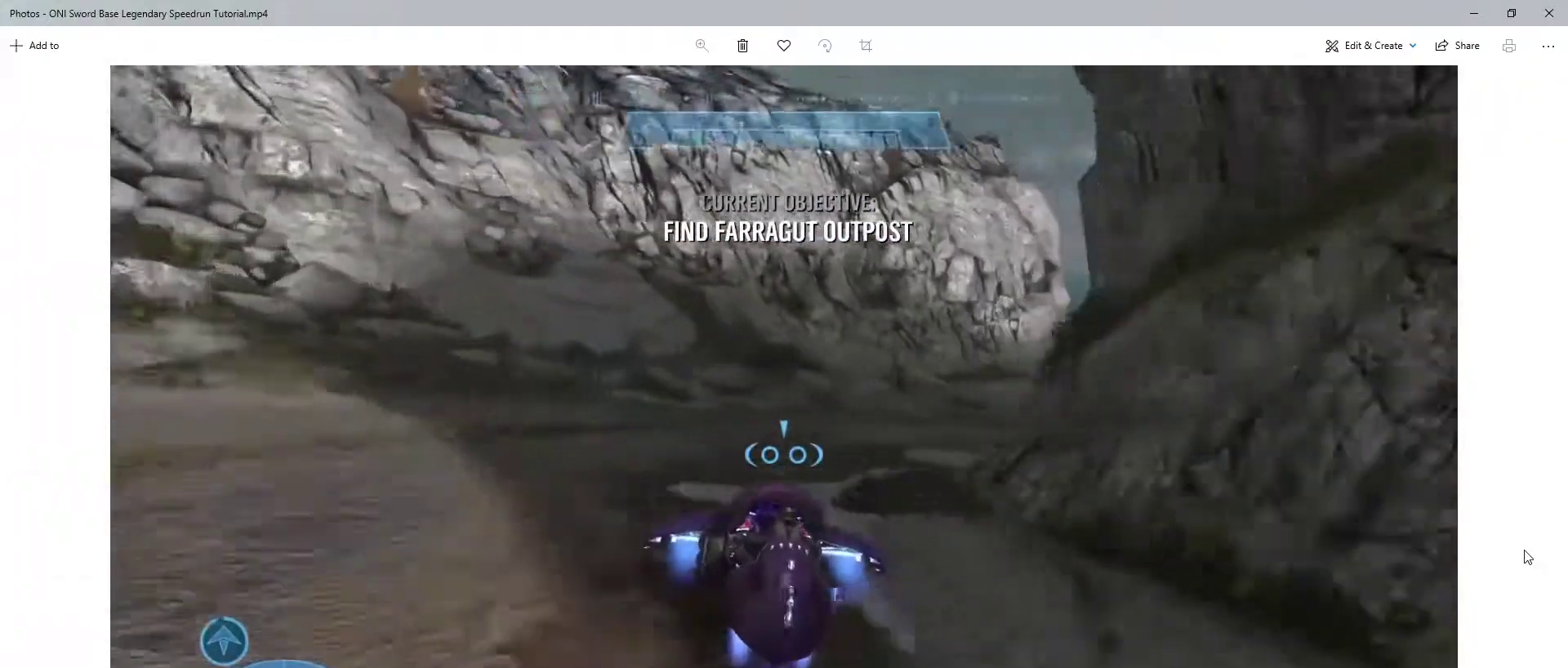
{"keys": ["w"], "mouse": ["right"], "events": []}
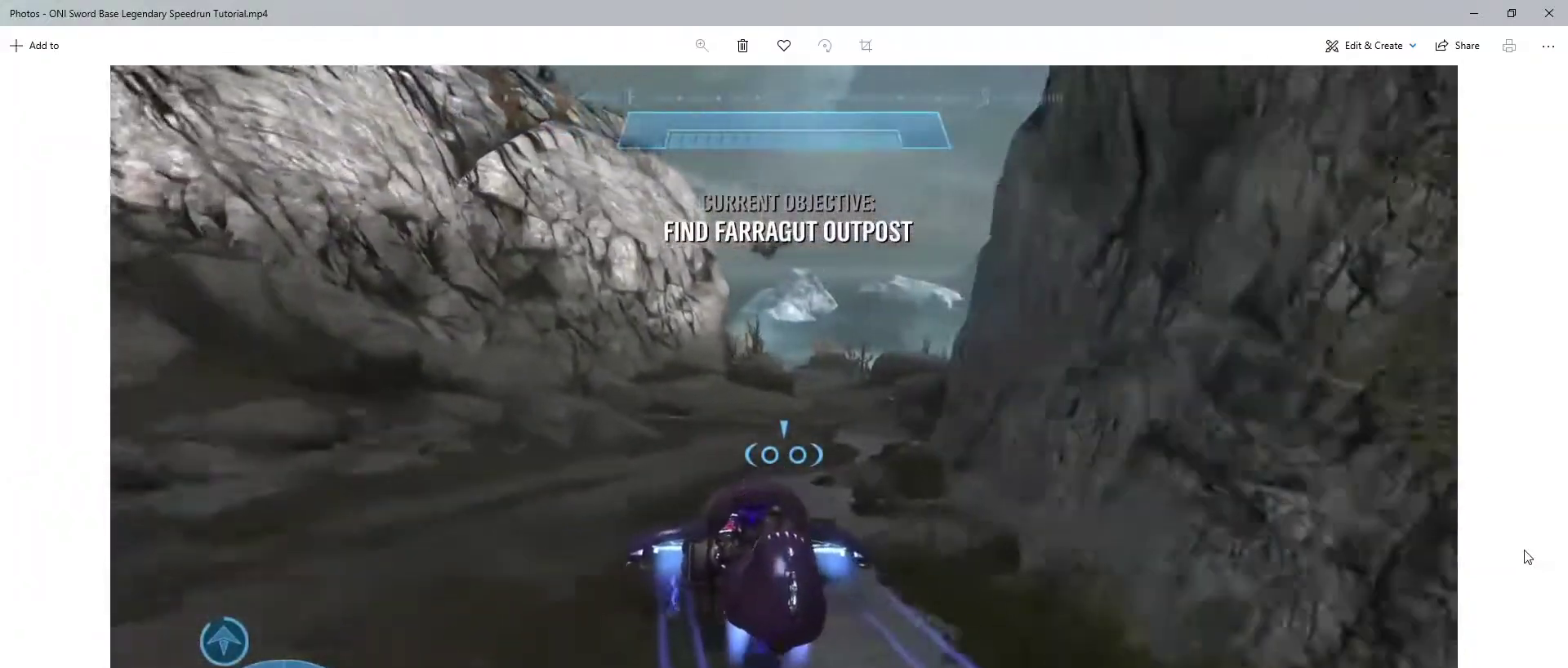
{"keys": ["w"], "mouse": ["right"], "events": []}
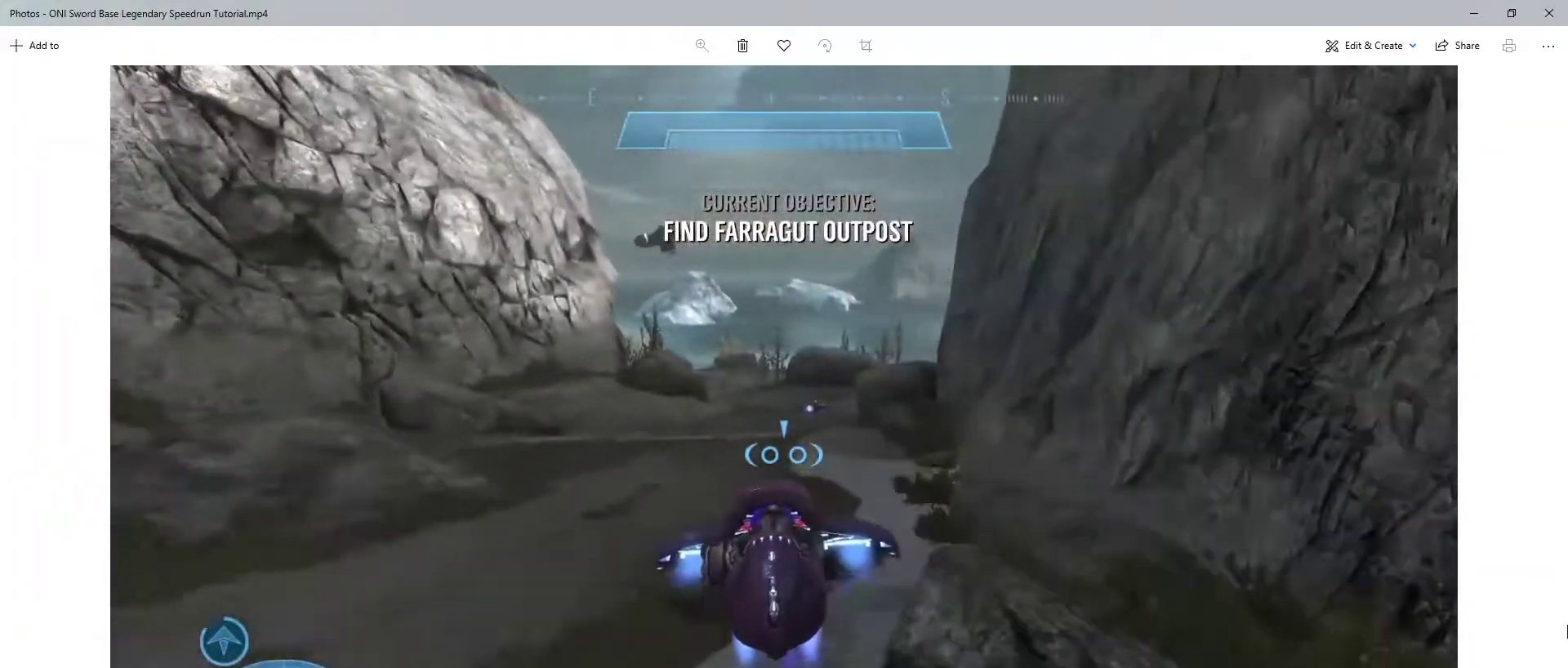
{"keys": ["w"], "mouse": ["right"], "events": []}
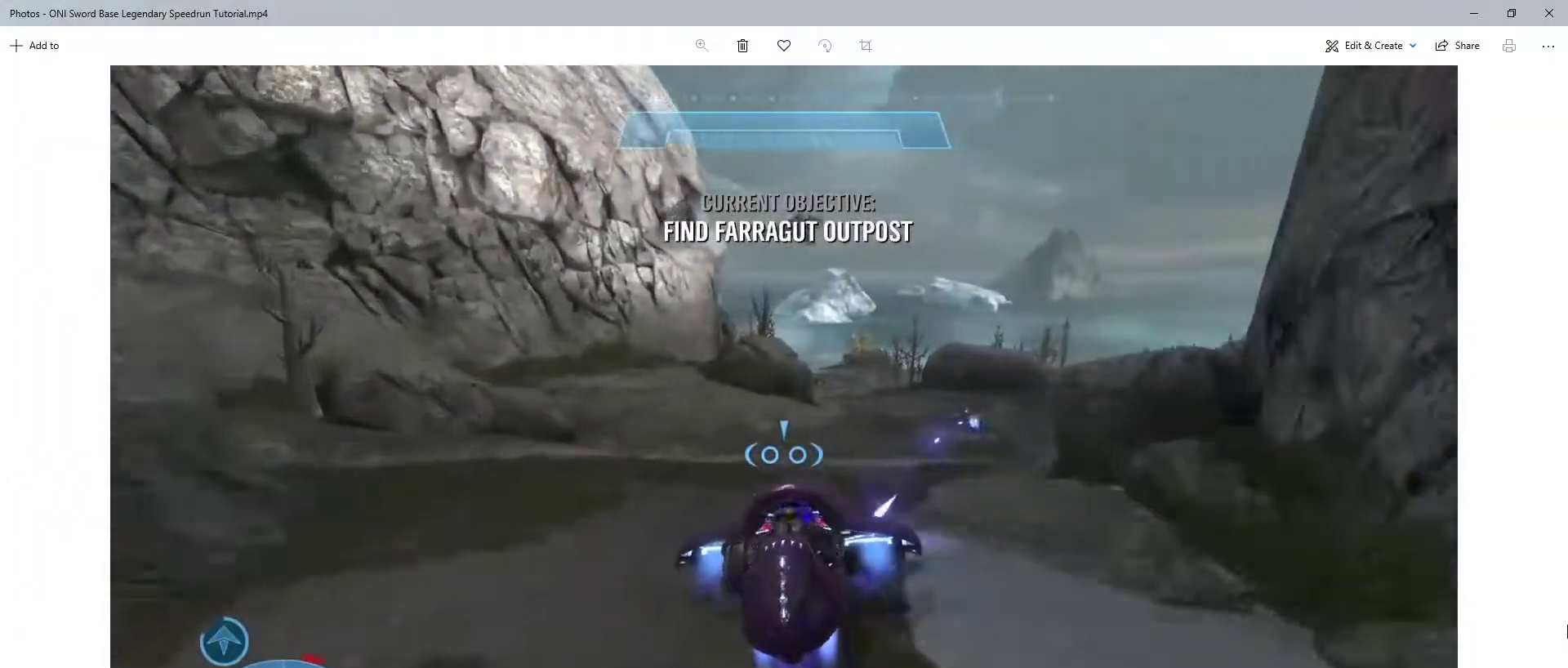
{"keys": ["w"], "mouse": ["right"], "events": []}
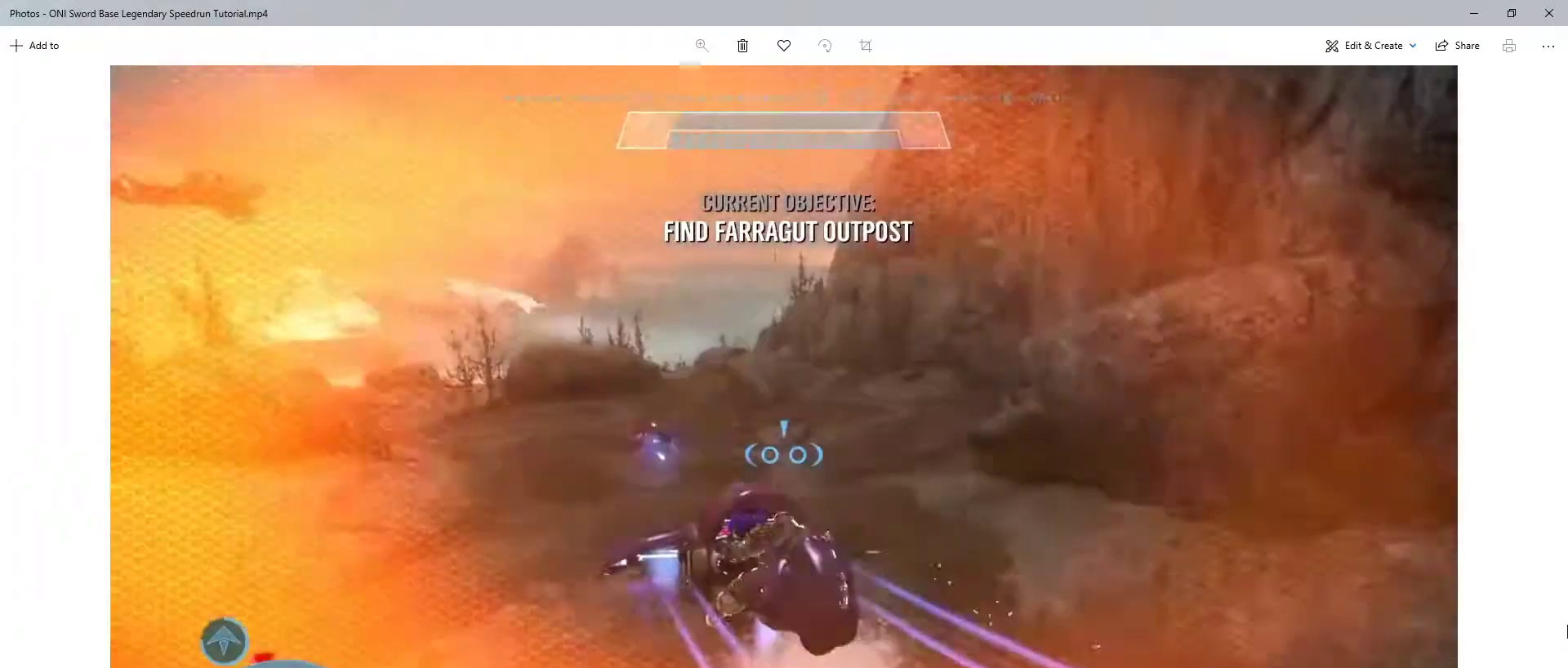
{"keys": ["w"], "mouse": ["right"], "events": []}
########
§ Instructions for the task: Without including any pictures, print each record exactly.

§ Response below:
{"keys": ["w"], "mouse": ["right"], "events": []}
{"keys": ["w"], "mouse": ["right"], "events": []}
{"keys": ["w"], "mouse": ["right"], "events": []}
{"keys": ["w"], "mouse": ["right"], "events": []}
{"keys": ["w"], "mouse": ["right"], "events": []}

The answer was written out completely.